Look through the entries below, please, and copy every line with the word "switch".

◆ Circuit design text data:
• • •

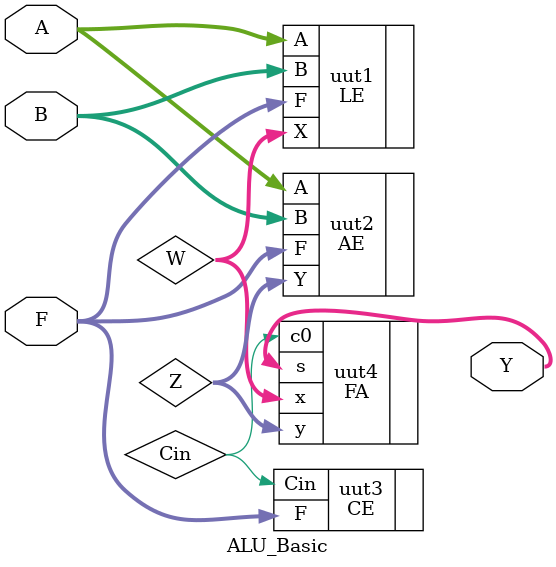
<source format=v>
`timescale 1ns / 1ps


module ALU_Basic(    
    input [3:0] F,
    input [31:0] A,
    input [31:0] B,
    output [31:0] Y
    );
    wire Cin;
    wire [31:0] W, Z;
    LE uut1 (.F(F), .A(A), .B(B), .X(W));
    AE uut2 (.F(F), .A(A), .B(B), .Y(Z));
    CE uut3 (.F(F), .Cin(Cin));
    FA uut4 (.x(W), .y(Z), .c0(Cin), .s(Y));
endmodule

</source>
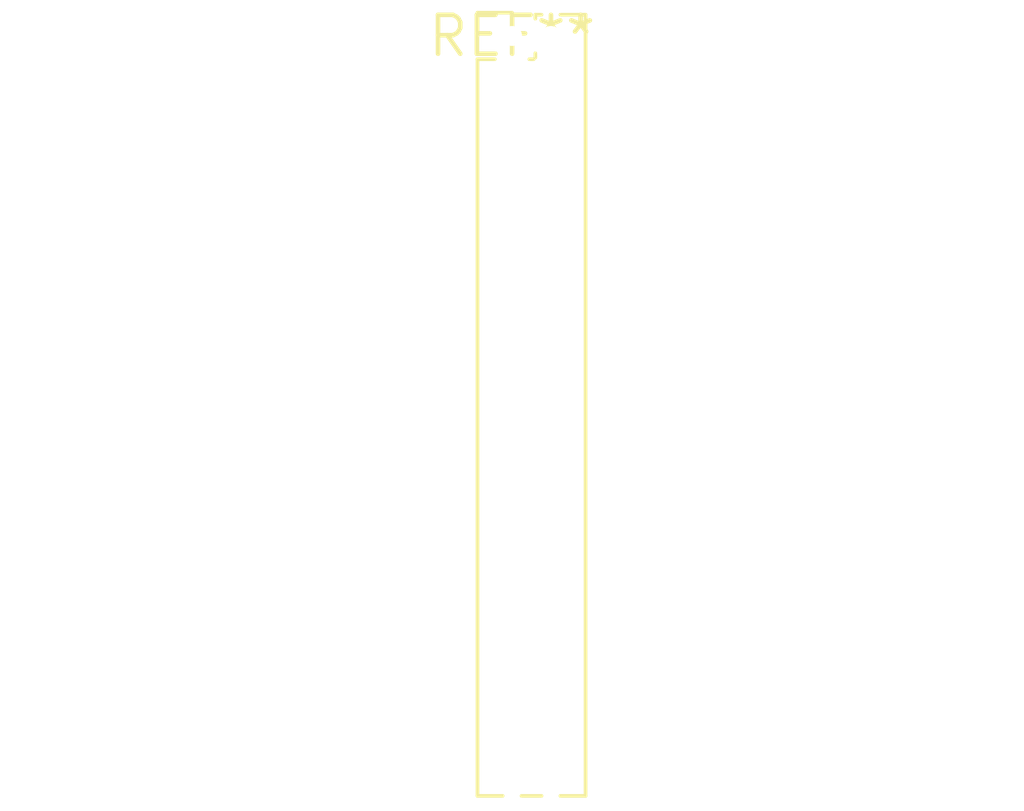
<source format=kicad_pcb>
(kicad_pcb (version 20240108) (generator pcbnew)

  (general
    (thickness 1.6)
  )

  (paper "A4")
  (layers
    (0 "F.Cu" signal)
    (31 "B.Cu" signal)
    (32 "B.Adhes" user "B.Adhesive")
    (33 "F.Adhes" user "F.Adhesive")
    (34 "B.Paste" user)
    (35 "F.Paste" user)
    (36 "B.SilkS" user "B.Silkscreen")
    (37 "F.SilkS" user "F.Silkscreen")
    (38 "B.Mask" user)
    (39 "F.Mask" user)
    (40 "Dwgs.User" user "User.Drawings")
    (41 "Cmts.User" user "User.Comments")
    (42 "Eco1.User" user "User.Eco1")
    (43 "Eco2.User" user "User.Eco2")
    (44 "Edge.Cuts" user)
    (45 "Margin" user)
    (46 "B.CrtYd" user "B.Courtyard")
    (47 "F.CrtYd" user "F.Courtyard")
    (48 "B.Fab" user)
    (49 "F.Fab" user)
    (50 "User.1" user)
    (51 "User.2" user)
    (52 "User.3" user)
    (53 "User.4" user)
    (54 "User.5" user)
    (55 "User.6" user)
    (56 "User.7" user)
    (57 "User.8" user)
    (58 "User.9" user)
  )

  (setup
    (pad_to_mask_clearance 0)
    (pcbplotparams
      (layerselection 0x00010fc_ffffffff)
      (plot_on_all_layers_selection 0x0000000_00000000)
      (disableapertmacros false)
      (usegerberextensions false)
      (usegerberattributes false)
      (usegerberadvancedattributes false)
      (creategerberjobfile false)
      (dashed_line_dash_ratio 12.000000)
      (dashed_line_gap_ratio 3.000000)
      (svgprecision 4)
      (plotframeref false)
      (viasonmask false)
      (mode 1)
      (useauxorigin false)
      (hpglpennumber 1)
      (hpglpenspeed 20)
      (hpglpendiameter 15.000000)
      (dxfpolygonmode false)
      (dxfimperialunits false)
      (dxfusepcbnewfont false)
      (psnegative false)
      (psa4output false)
      (plotreference false)
      (plotvalue false)
      (plotinvisibletext false)
      (sketchpadsonfab false)
      (subtractmaskfromsilk false)
      (outputformat 1)
      (mirror false)
      (drillshape 1)
      (scaleselection 1)
      (outputdirectory "")
    )
  )

  (net 0 "")

  (footprint "PinHeader_2x20_P1.27mm_Vertical" (layer "F.Cu") (at 0 0))

)

</source>
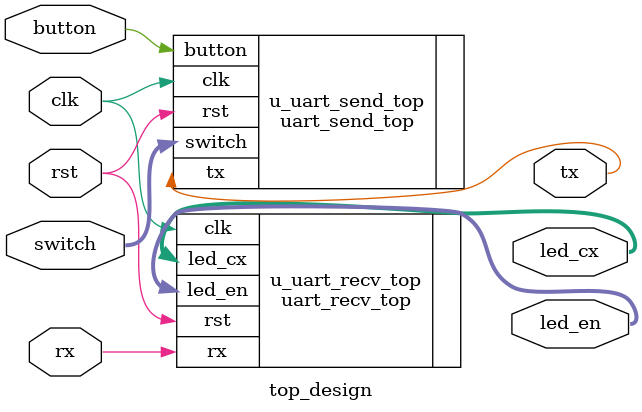
<source format=v>
`timescale 1ns / 1ps


module top_design(
    input        clk   ,    // Ê±ÖÓÐÅºÅ
    input        rst   ,    // ¸´Î»ÐÅºÅ
    input  [7:0] switch,    // ²¦Âë¿ª¹Ø
    input        button,    // S3 °´Å¥ÐÅºÅ
    input        rx    ,    // ´®¿Ú½ÓÊÕÐÅºÅ
    output       tx    ,    // ´®¿Ú·¢ËÍÐÅºÅ
    output [7:0] led_en,    // LED Ê¹ÄÜÐÅºÅ
    output [7:0] led_cx     // LED ¿ØÖÆÐÅºÅ
);

    // UART ½ÓÊÜ¹¦ÄÜ¶¥²ãÊµÀý»¯
    uart_recv_top u_uart_recv_top(
        .clk   (clk   ), 
        .rst   (rst   ), 
        .rx    (rx    ), 
        .led_en(led_en), 
        .led_cx(led_cx)
    );


    // UART ·¢ËÍ¹¦ÄÜ¶¥²ãÊµÀý»¯
    uart_send_top u_uart_send_top(
        .clk   (clk   ), 
        .rst   (rst   ), 
        .switch(switch), 
        .button(button), 
        .tx    (tx    )
    );

endmodule

</source>
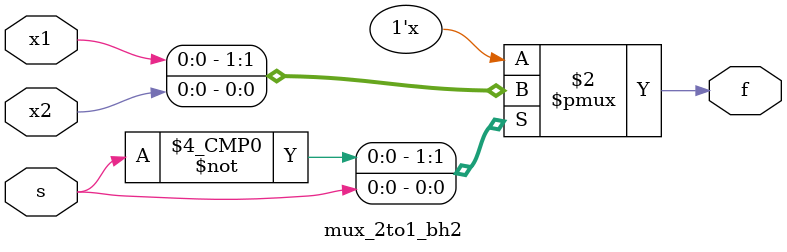
<source format=v>
`timescale 1ns / 1ps

/*Hossam Ahmed Seyam*/
/*This code is illustrating How to design 2*1 mux in behavioral modelling */

module mux_2to1_bh2(x1, x2, s, f);

	input wire x1, x2 ,s;		// x1,x2 are mux inputs , s is the selector of the 2*1 mux
	output reg f;				//mux output
	
	always @(x1, x2 , s)
		begin
		case(s)
			0: f = x1;
			1: f = x2;
			default: f = 0;
		endcase
		end
endmodule 

</source>
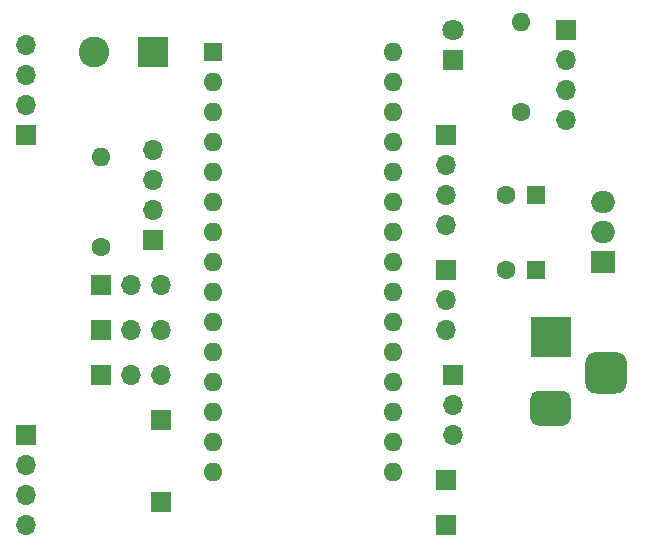
<source format=gbr>
%TF.GenerationSoftware,KiCad,Pcbnew,(5.1.12)-1*%
%TF.CreationDate,2022-03-25T13:53:05+05:30*%
%TF.ProjectId,smart_menu,736d6172-745f-46d6-956e-752e6b696361,rev?*%
%TF.SameCoordinates,Original*%
%TF.FileFunction,Soldermask,Bot*%
%TF.FilePolarity,Negative*%
%FSLAX46Y46*%
G04 Gerber Fmt 4.6, Leading zero omitted, Abs format (unit mm)*
G04 Created by KiCad (PCBNEW (5.1.12)-1) date 2022-03-25 13:53:05*
%MOMM*%
%LPD*%
G01*
G04 APERTURE LIST*
%ADD10C,2.600000*%
%ADD11R,2.600000X2.600000*%
%ADD12O,2.000000X1.905000*%
%ADD13R,2.000000X1.905000*%
%ADD14O,1.600000X1.600000*%
%ADD15C,1.600000*%
%ADD16R,1.700000X1.700000*%
%ADD17O,1.700000X1.700000*%
%ADD18R,3.500000X3.500000*%
%ADD19C,1.800000*%
%ADD20R,1.800000X1.800000*%
%ADD21R,1.600000X1.600000*%
G04 APERTURE END LIST*
D10*
%TO.C,J4*%
X87710000Y-82550000D03*
D11*
X92710000Y-82550000D03*
%TD*%
D12*
%TO.C,U1*%
X130810000Y-95250000D03*
X130810000Y-97790000D03*
D13*
X130810000Y-100330000D03*
%TD*%
D14*
%TO.C,R1*%
X123825000Y-80010000D03*
D15*
X123825000Y-87630000D03*
%TD*%
D16*
%TO.C,J18*%
X117475000Y-118745000D03*
%TD*%
%TO.C,J17*%
X117475000Y-122555000D03*
%TD*%
%TO.C,J16*%
X93345000Y-120650000D03*
%TD*%
%TO.C,J15*%
X93345000Y-113665000D03*
%TD*%
D17*
%TO.C,J14*%
X92710000Y-90805000D03*
X92710000Y-93345000D03*
X92710000Y-95885000D03*
D16*
X92710000Y-98425000D03*
%TD*%
D17*
%TO.C,J13*%
X127635000Y-88265000D03*
X127635000Y-85725000D03*
X127635000Y-83185000D03*
D16*
X127635000Y-80645000D03*
%TD*%
D17*
%TO.C,J12*%
X117475000Y-97155000D03*
X117475000Y-94615000D03*
X117475000Y-92075000D03*
D16*
X117475000Y-89535000D03*
%TD*%
D17*
%TO.C,J9*%
X81915000Y-81915000D03*
X81915000Y-84455000D03*
X81915000Y-86995000D03*
D16*
X81915000Y-89535000D03*
%TD*%
D17*
%TO.C,J8*%
X81915000Y-122555000D03*
X81915000Y-120015000D03*
X81915000Y-117475000D03*
D16*
X81915000Y-114935000D03*
%TD*%
D17*
%TO.C,J7*%
X118110000Y-114935000D03*
X118110000Y-112395000D03*
D16*
X118110000Y-109855000D03*
%TD*%
D17*
%TO.C,J6*%
X93345000Y-109855000D03*
X90805000Y-109855000D03*
D16*
X88265000Y-109855000D03*
%TD*%
D17*
%TO.C,J5*%
X117475000Y-106045000D03*
X117475000Y-103505000D03*
D16*
X117475000Y-100965000D03*
%TD*%
D17*
%TO.C,J3*%
X93345000Y-106045000D03*
X90805000Y-106045000D03*
D16*
X88265000Y-106045000D03*
%TD*%
D17*
%TO.C,J2*%
X93345000Y-102235000D03*
X90805000Y-102235000D03*
D16*
X88265000Y-102235000D03*
%TD*%
%TO.C,J1*%
G36*
G01*
X131940000Y-111430000D02*
X130190000Y-111430000D01*
G75*
G02*
X129315000Y-110555000I0J875000D01*
G01*
X129315000Y-108805000D01*
G75*
G02*
X130190000Y-107930000I875000J0D01*
G01*
X131940000Y-107930000D01*
G75*
G02*
X132815000Y-108805000I0J-875000D01*
G01*
X132815000Y-110555000D01*
G75*
G02*
X131940000Y-111430000I-875000J0D01*
G01*
G37*
G36*
G01*
X127365000Y-114180000D02*
X125365000Y-114180000D01*
G75*
G02*
X124615000Y-113430000I0J750000D01*
G01*
X124615000Y-111930000D01*
G75*
G02*
X125365000Y-111180000I750000J0D01*
G01*
X127365000Y-111180000D01*
G75*
G02*
X128115000Y-111930000I0J-750000D01*
G01*
X128115000Y-113430000D01*
G75*
G02*
X127365000Y-114180000I-750000J0D01*
G01*
G37*
D18*
X126365000Y-106680000D03*
%TD*%
D19*
%TO.C,D1*%
X118110000Y-80645000D03*
D20*
X118110000Y-83185000D03*
%TD*%
D15*
%TO.C,C2*%
X122595000Y-94615000D03*
D21*
X125095000Y-94615000D03*
%TD*%
D15*
%TO.C,C1*%
X122595000Y-100965000D03*
D21*
X125095000Y-100965000D03*
%TD*%
D14*
%TO.C,A1*%
X113030000Y-118110000D03*
X97790000Y-118110000D03*
X113030000Y-82550000D03*
X97790000Y-115570000D03*
X113030000Y-85090000D03*
X97790000Y-113030000D03*
X113030000Y-87630000D03*
X97790000Y-110490000D03*
X113030000Y-90170000D03*
X97790000Y-107950000D03*
X113030000Y-92710000D03*
X97790000Y-105410000D03*
X113030000Y-95250000D03*
X97790000Y-102870000D03*
X113030000Y-97790000D03*
X97790000Y-100330000D03*
X113030000Y-100330000D03*
X97790000Y-97790000D03*
X113030000Y-102870000D03*
X97790000Y-95250000D03*
X113030000Y-105410000D03*
X97790000Y-92710000D03*
X113030000Y-107950000D03*
X97790000Y-90170000D03*
X113030000Y-110490000D03*
X97790000Y-87630000D03*
X113030000Y-113030000D03*
X97790000Y-85090000D03*
X113030000Y-115570000D03*
D21*
X97790000Y-82550000D03*
%TD*%
D14*
%TO.C,10K1*%
X88265000Y-91440000D03*
D15*
X88265000Y-99060000D03*
%TD*%
M02*

</source>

• • •

◆ Problem solution:
    input  [7:0] switch,    // ²¦Âë¿ª¹Ø
        .switch(switch), 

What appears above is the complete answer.